Reproduce the rows below verbatim, from the first line of the rows up to and including the line containing "University Music Programs".

***

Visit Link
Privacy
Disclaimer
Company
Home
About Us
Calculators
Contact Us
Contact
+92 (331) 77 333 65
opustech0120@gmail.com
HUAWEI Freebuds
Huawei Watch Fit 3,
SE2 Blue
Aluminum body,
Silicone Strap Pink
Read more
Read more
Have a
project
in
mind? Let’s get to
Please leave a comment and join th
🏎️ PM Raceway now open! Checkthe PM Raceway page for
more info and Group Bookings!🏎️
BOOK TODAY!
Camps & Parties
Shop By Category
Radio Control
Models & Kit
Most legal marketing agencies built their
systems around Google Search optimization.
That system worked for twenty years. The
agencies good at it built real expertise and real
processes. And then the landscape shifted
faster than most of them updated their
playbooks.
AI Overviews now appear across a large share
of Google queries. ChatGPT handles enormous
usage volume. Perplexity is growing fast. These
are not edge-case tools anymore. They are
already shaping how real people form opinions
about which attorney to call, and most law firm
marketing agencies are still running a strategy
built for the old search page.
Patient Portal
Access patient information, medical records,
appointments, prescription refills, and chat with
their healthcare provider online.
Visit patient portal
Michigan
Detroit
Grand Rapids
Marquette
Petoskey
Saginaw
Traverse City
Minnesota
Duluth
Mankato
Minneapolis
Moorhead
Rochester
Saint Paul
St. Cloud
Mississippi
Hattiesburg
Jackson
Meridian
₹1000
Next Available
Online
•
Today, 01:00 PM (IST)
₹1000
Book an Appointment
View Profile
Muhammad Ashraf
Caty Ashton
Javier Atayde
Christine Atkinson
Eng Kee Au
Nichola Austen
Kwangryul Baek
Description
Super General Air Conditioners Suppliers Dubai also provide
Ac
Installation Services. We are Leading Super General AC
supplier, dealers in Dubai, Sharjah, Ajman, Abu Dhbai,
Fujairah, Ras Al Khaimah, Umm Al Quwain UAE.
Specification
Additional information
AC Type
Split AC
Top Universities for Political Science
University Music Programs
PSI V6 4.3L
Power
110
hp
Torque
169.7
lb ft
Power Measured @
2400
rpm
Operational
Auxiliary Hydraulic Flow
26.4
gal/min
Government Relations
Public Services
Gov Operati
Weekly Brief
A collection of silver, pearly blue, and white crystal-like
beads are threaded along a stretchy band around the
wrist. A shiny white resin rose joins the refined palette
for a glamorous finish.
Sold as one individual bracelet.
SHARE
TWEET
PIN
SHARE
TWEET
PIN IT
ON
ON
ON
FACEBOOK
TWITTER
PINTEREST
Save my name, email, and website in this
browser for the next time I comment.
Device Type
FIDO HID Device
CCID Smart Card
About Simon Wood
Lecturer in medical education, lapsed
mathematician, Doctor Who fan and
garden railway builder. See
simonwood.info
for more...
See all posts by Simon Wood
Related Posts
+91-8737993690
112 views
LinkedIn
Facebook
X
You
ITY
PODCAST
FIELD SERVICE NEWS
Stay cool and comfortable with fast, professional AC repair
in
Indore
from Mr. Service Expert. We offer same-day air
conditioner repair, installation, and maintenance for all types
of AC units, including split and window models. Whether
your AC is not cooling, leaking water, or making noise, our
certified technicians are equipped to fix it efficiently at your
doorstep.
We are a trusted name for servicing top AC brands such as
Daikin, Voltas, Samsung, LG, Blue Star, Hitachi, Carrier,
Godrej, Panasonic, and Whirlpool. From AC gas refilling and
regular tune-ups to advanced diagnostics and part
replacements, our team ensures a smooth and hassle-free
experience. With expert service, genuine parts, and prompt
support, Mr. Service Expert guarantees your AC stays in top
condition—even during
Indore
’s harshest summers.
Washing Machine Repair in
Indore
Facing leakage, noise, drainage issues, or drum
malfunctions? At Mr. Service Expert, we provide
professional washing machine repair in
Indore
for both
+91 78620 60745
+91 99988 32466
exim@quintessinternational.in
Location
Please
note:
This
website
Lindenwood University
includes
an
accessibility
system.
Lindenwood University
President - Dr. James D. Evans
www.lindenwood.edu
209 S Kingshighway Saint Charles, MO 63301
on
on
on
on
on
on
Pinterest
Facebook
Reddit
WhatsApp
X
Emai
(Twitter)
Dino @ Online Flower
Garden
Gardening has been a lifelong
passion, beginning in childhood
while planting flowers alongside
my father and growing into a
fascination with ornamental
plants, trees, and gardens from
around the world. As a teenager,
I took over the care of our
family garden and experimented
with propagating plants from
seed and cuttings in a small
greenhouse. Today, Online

***

● TASK ANSWER
Visit Link
Privacy
Disclaimer
Company
Home
About Us
Calculators
Contact Us
Contact
+92 (331) 77 333 65
opustech0120@gmail.com
HUAWEI Freebuds
Huawei Watch Fit 3,
SE2 Blue
Aluminum body,
Silicone Strap Pink
Read more
Read more
Have a
project
in
mind? Let’s get to
Please leave a comment and join th
🏎️ PM Raceway now open! Checkthe PM Raceway page for
more info and Group Bookings!🏎️
BOOK TODAY!
Camps & Parties
Shop By Category
Radio Control
Models & Kit
Most legal marketing agencies built their
systems around Google Search optimization.
That system worked for twenty years. The
agencies good at it built real expertise and real
processes. And then the landscape shifted
faster than most of them updated their
playbooks.
AI Overviews now appear across a large share
of Google queries. ChatGPT handles enormous
usage volume. Perplexity is growing fast. These
are not edge-case tools anymore. They are
already shaping how real people form opinions
about which attorney to call, and most law firm
marketing agencies are still running a strategy
built for the old search page.
Patient Portal
Access patient information, medical records,
appointments, prescription refills, and chat with
their healthcare provider online.
Visit patient portal
Michigan
Detroit
Grand Rapids
Marquette
Petoskey
Saginaw
Traverse City
Minnesota
Duluth
Mankato
Minneapolis
Moorhead
Rochester
Saint Paul
St. Cloud
Mississippi
Hattiesburg
Jackson
Meridian
₹1000
Next Available
Online
•
Today, 01:00 PM (IST)
₹1000
Book an Appointment
View Profile
Muhammad Ashraf
Caty Ashton
Javier Atayde
Christine Atkinson
Eng Kee Au
Nichola Austen
Kwangryul Baek
Description
Super General Air Conditioners Suppliers Dubai also provide
Ac
Installation Services. We are Leading Super General AC
supplier, dealers in Dubai, Sharjah, Ajman, Abu Dhbai,
Fujairah, Ras Al Khaimah, Umm Al Quwain UAE.
Specification
Additional information
AC Type
Split AC
Top Universities for Political Science
University Music Programs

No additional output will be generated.